AIM OF THE EXERCISE -
Please update the lines below by replacing "Blog da Redação" with "Blog" and leaving everything else unchanged.

[Extracted data entries]
◇ ◇ ◇ ◇

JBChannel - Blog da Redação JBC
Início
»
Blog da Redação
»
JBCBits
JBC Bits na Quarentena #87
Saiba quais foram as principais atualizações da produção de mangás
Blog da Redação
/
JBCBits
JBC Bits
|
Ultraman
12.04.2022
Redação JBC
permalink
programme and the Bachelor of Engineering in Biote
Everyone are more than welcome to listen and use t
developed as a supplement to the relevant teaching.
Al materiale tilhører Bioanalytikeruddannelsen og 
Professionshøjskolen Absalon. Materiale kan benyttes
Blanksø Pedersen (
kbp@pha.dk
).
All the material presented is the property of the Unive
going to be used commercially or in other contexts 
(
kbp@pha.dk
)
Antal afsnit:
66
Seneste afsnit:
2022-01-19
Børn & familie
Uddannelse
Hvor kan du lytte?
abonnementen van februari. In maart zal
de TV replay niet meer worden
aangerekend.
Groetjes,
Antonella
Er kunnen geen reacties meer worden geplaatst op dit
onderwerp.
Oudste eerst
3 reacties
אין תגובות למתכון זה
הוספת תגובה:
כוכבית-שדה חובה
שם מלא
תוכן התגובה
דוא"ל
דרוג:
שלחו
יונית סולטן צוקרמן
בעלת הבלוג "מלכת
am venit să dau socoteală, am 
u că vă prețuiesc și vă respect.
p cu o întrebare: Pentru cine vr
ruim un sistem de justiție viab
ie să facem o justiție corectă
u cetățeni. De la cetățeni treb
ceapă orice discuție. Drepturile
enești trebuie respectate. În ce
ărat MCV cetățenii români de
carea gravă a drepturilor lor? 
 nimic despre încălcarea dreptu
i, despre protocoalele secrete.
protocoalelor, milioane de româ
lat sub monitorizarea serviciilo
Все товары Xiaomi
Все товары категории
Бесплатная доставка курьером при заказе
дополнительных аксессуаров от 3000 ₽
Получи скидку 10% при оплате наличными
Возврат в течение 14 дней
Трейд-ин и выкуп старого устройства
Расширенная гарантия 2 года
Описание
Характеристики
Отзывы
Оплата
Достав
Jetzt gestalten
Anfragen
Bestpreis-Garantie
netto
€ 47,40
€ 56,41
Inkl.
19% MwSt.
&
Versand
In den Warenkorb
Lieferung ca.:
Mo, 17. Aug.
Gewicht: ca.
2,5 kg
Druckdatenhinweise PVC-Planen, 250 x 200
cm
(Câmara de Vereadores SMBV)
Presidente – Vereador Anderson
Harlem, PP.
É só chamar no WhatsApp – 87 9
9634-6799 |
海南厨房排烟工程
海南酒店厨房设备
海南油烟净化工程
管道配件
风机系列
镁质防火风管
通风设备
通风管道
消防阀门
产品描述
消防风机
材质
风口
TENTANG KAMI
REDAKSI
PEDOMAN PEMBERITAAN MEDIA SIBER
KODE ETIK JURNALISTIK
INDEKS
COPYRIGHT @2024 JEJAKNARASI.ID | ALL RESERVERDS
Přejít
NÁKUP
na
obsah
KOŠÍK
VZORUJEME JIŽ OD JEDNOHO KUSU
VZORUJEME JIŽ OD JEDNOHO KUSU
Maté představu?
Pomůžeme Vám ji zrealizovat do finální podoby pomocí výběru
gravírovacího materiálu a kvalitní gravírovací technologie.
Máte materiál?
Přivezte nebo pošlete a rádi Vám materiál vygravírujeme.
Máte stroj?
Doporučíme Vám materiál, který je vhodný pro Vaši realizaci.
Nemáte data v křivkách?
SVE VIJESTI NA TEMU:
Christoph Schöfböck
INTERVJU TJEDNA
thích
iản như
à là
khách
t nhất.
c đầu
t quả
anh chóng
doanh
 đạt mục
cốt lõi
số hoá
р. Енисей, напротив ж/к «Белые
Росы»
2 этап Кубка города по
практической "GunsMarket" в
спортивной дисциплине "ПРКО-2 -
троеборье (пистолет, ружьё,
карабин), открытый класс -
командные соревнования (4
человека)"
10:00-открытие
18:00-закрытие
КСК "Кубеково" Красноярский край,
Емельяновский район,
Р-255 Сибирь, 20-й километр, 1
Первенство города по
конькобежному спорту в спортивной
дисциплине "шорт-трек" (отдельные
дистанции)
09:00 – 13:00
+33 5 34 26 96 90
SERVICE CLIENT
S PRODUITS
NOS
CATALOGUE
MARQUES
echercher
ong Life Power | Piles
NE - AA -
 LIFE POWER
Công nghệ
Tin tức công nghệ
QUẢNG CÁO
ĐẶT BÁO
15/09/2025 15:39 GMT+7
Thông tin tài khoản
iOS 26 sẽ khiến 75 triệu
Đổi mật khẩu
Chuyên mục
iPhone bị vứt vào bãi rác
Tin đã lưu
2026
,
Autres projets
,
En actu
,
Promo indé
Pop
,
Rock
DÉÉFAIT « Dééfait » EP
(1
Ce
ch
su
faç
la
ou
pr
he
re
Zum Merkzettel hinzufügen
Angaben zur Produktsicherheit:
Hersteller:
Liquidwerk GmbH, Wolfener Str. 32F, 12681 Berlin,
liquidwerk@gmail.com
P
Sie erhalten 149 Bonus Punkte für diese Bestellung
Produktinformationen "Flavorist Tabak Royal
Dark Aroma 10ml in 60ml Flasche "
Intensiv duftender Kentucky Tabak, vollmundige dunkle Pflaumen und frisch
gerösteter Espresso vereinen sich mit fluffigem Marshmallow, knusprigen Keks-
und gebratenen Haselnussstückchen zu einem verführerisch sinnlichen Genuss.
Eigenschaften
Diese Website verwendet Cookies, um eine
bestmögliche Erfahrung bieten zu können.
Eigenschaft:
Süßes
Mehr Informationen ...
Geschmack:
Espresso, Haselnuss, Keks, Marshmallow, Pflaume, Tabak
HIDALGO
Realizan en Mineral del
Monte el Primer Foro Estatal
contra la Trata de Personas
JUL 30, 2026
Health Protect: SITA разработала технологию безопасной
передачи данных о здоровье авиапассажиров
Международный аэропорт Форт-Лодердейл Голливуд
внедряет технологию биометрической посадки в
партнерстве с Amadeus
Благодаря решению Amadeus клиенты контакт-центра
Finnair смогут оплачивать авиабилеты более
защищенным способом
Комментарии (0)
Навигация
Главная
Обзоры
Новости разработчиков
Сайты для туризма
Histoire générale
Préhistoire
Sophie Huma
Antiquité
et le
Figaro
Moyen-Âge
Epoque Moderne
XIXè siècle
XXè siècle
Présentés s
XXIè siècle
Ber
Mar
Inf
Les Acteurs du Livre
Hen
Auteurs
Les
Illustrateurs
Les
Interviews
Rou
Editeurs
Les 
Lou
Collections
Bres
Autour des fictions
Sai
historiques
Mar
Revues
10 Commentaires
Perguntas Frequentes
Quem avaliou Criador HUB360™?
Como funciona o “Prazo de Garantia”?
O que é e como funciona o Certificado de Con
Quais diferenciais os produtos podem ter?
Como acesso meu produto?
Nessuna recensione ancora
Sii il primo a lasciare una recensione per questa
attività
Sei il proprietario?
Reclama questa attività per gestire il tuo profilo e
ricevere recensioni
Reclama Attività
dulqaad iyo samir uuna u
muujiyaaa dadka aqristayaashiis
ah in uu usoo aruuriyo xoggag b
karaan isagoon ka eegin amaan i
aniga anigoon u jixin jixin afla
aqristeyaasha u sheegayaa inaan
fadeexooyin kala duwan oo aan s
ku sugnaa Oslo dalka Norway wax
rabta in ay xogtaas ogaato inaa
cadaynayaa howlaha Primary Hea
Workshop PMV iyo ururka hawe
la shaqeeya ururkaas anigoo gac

◇ ◇ ◇ ◇

WRITTEN SOLUTION -
JBChannel - Blog JBC
Início
»
Blog
»
JBCBits
JBC Bits na Quarentena #87
Saiba quais foram as principais atualizações da produção de mangás
Blog
/
JBCBits
JBC Bits
|
Ultraman
12.04.2022
Redação JBC
permalink
programme and the Bachelor of Engineering in Biote
Everyone are more than welcome to listen and use t
developed as a supplement to the relevant teaching.
Al materiale tilhører Bioanalytikeruddannelsen og 
Professionshøjskolen Absalon. Materiale kan benyttes
Blanksø Pedersen (
kbp@pha.dk
).
All the material presented is the property of the Unive
going to be used commercially or in other contexts 
(
kbp@pha.dk
)
Antal afsnit:
66
Seneste afsnit:
2022-01-19
Børn & familie
Uddannelse
Hvor kan du lytte?
abonnementen van februari. In maart zal
de TV replay niet meer worden
aangerekend.
Groetjes,
Antonella
Er kunnen geen reacties meer worden geplaatst op dit
onderwerp.
Oudste eerst
3 reacties
אין תגובות למתכון זה
הוספת תגובה:
כוכבית-שדה חובה
שם מלא
תוכן התגובה
דוא"ל
דרוג:
שלחו
יונית סולטן צוקרמן
בעלת הבלוג "מלכת
am venit să dau socoteală, am 
u că vă prețuiesc și vă respect.
p cu o întrebare: Pentru cine vr
ruim un sistem de justiție viab
ie să facem o justiție corectă
u cetățeni. De la cetățeni treb
ceapă orice discuție. Drepturile
enești trebuie respectate. În ce
ărat MCV cetățenii români de
carea gravă a drepturilor lor? 
 nimic despre încălcarea dreptu
i, despre protocoalele secrete.
protocoalelor, milioane de româ
lat sub monitorizarea serviciilo
Все товары Xiaomi
Все товары категории
Бесплатная доставка курьером при заказе
дополнительных аксессуаров от 3000 ₽
Получи скидку 10% при оплате наличными
Возврат в течение 14 дней
Трейд-ин и выкуп старого устройства
Расширенная гарантия 2 года
Описание
Характеристики
Отзывы
Оплата
Достав
Jetzt gestalten
Anfragen
Bestpreis-Garantie
netto
€ 47,40
€ 56,41
Inkl.
19% MwSt.
&
Versand
In den Warenkorb
Lieferung ca.:
Mo, 17. Aug.
Gewicht: ca.
2,5 kg
Druckdatenhinweise PVC-Planen, 250 x 200
cm
(Câmara de Vereadores SMBV)
Presidente – Vereador Anderson
Harlem, PP.
É só chamar no WhatsApp – 87 9
9634-6799 |
海南厨房排烟工程
海南酒店厨房设备
海南油烟净化工程
管道配件
风机系列
镁质防火风管
通风设备
通风管道
消防阀门
产品描述
消防风机
材质
风口
TENTANG KAMI
REDAKSI
PEDOMAN PEMBERITAAN MEDIA SIBER
KODE ETIK JURNALISTIK
INDEKS
COPYRIGHT @2024 JEJAKNARASI.ID | ALL RESERVERDS
Přejít
NÁKUP
na
obsah
KOŠÍK
VZORUJEME JIŽ OD JEDNOHO KUSU
VZORUJEME JIŽ OD JEDNOHO KUSU
Maté představu?
Pomůžeme Vám ji zrealizovat do finální podoby pomocí výběru
gravírovacího materiálu a kvalitní gravírovací technologie.
Máte materiál?
Přivezte nebo pošlete a rádi Vám materiál vygravírujeme.
Máte stroj?
Doporučíme Vám materiál, který je vhodný pro Vaši realizaci.
Nemáte data v křivkách?
SVE VIJESTI NA TEMU:
Christoph Schöfböck
INTERVJU TJEDNA
thích
iản như
à là
khách
t nhất.
c đầu
t quả
anh chóng
doanh
 đạt mục
cốt lõi
số hoá
р. Енисей, напротив ж/к «Белые
Росы»
2 этап Кубка города по
практической "GunsMarket" в
спортивной дисциплине "ПРКО-2 -
троеборье (пистолет, ружьё,
карабин), открытый класс -
командные соревнования (4
человека)"
10:00-открытие
18:00-закрытие
КСК "Кубеково" Красноярский край,
Емельяновский район,
Р-255 Сибирь, 20-й километр, 1
Первенство города по
конькобежному спорту в спортивной
дисциплине "шорт-трек" (отдельные
дистанции)
09:00 – 13:00
+33 5 34 26 96 90
SERVICE CLIENT
S PRODUITS
NOS
CATALOGUE
MARQUES
echercher
ong Life Power | Piles
NE - AA -
 LIFE POWER
Công nghệ
Tin tức công nghệ
QUẢNG CÁO
ĐẶT BÁO
15/09/2025 15:39 GMT+7
Thông tin tài khoản
iOS 26 sẽ khiến 75 triệu
Đổi mật khẩu
Chuyên mục
iPhone bị vứt vào bãi rác
Tin đã lưu
2026
,
Autres projets
,
En actu
,
Promo indé
Pop
,
Rock
DÉÉFAIT « Dééfait » EP
(1
Ce
ch
su
faç
la
ou
pr
he
re
Zum Merkzettel hinzufügen
Angaben zur Produktsicherheit:
Hersteller:
Liquidwerk GmbH, Wolfener Str. 32F, 12681 Berlin,
liquidwerk@gmail.com
P
Sie erhalten 149 Bonus Punkte für diese Bestellung
Produktinformationen "Flavorist Tabak Royal
Dark Aroma 10ml in 60ml Flasche "
Intensiv duftender Kentucky Tabak, vollmundige dunkle Pflaumen und frisch
gerösteter Espresso vereinen sich mit fluffigem Marshmallow, knusprigen Keks-
und gebratenen Haselnussstückchen zu einem verführerisch sinnlichen Genuss.
Eigenschaften
Diese Website verwendet Cookies, um eine
bestmögliche Erfahrung bieten zu können.
Eigenschaft:
Süßes
Mehr Informationen ...
Geschmack:
Espresso, Haselnuss, Keks, Marshmallow, Pflaume, Tabak
HIDALGO
Realizan en Mineral del
Monte el Primer Foro Estatal
contra la Trata de Personas
JUL 30, 2026
Health Protect: SITA разработала технологию безопасной
передачи данных о здоровье авиапассажиров
Международный аэропорт Форт-Лодердейл Голливуд
внедряет технологию биометрической посадки в
партнерстве с Amadeus
Благодаря решению Amadeus клиенты контакт-центра
Finnair смогут оплачивать авиабилеты более
защищенным способом
Комментарии (0)
Навигация
Главная
Обзоры
Новости разработчиков
Сайты для туризма
Histoire générale
Préhistoire
Sophie Huma
Antiquité
et le
Figaro
Moyen-Âge
Epoque Moderne
XIXè siècle
XXè siècle
Présentés s
XXIè siècle
Ber
Mar
Inf
Les Acteurs du Livre
Hen
Auteurs
Les
Illustrateurs
Les
Interviews
Rou
Editeurs
Les 
Lou
Collections
Bres
Autour des fictions
Sai
historiques
Mar
Revues
10 Commentaires
Perguntas Frequentes
Quem avaliou Criador HUB360™?
Como funciona o “Prazo de Garantia”?
O que é e como funciona o Certificado de Con
Quais diferenciais os produtos podem ter?
Como acesso meu produto?
Nessuna recensione ancora
Sii il primo a lasciare una recensione per questa
attività
Sei il proprietario?
Reclama questa attività per gestire il tuo profilo e
ricevere recensioni
Reclama Attività
dulqaad iyo samir uuna u
muujiyaaa dadka aqristayaashiis
ah in uu usoo aruuriyo xoggag b
karaan isagoon ka eegin amaan i
aniga anigoon u jixin jixin afla
aqristeyaasha u sheegayaa inaan
fadeexooyin kala duwan oo aan s
ku sugnaa Oslo dalka Norway wax
rabta in ay xogtaas ogaato inaa
cadaynayaa howlaha Primary Hea
Workshop PMV iyo ururka hawe
la shaqeeya ururkaas anigoo gac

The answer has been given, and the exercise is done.